Verta para o inglês a seguinte frase do trecho abaixo, sobre a queda de Adão: "A proposta do Diabo foi verdadeira, pois o próprio Deus confirma (Gn 3.22)."

### Trecho
##########

Após o relato da criação do primeiro casal, a Bíblia nos mostra que Adão não cumpriu com o que fora ordenado por Deus (Gn 2.16,17), mas passou de guardião da criação para escravo da criação e de servo de Deus para ser fiel ao Diabo.

Aquilo que o Diabo oferece ao casal – de ser igual a Deus – parecia ser uma proposta tentadora, pois, ser igual a Deus, na menor das hipóteses, é tomar as nossas próprias decisões baseadas em nós mesmos, como se fôssemos senhores de nós mesmos e foi isso que Adão fez, pois Deus dissera que se ele comesse do fruto ele morreria, já o Diabo disse que se ele comesse do fruto seria como Deus. A proposta do Diabo foi verdadeira, pois o próprio Deus confirma (Gn 3.22). No entanto, Satanás não disse toda a verdade mostrando que tal conhecimento que eles (Adão e Eva) teriam seria benéfico, mas fora afastando o primeiro casal (e posteriormente toda a criação) de Deus.

##########

### Dados fornecidos
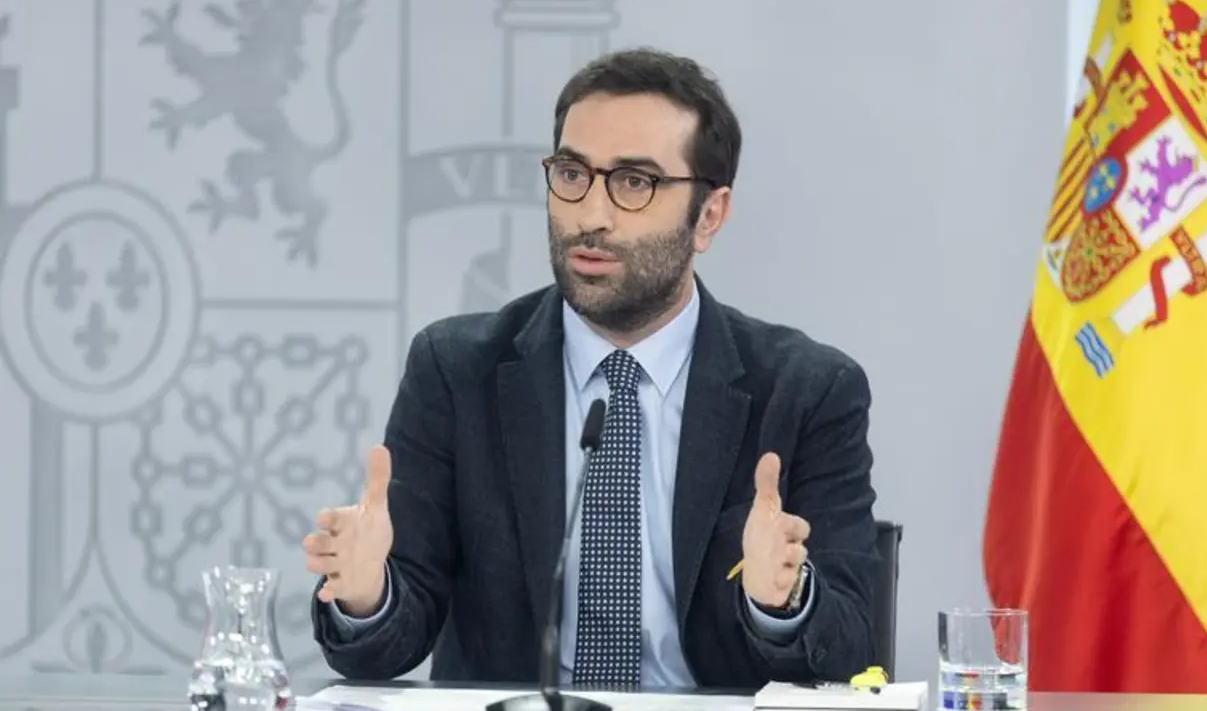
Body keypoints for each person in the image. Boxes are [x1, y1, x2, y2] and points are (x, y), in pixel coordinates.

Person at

##########

### Resposta à tarefa
The Devil's proposal was true, for God himself confirms it (Gen 3:22).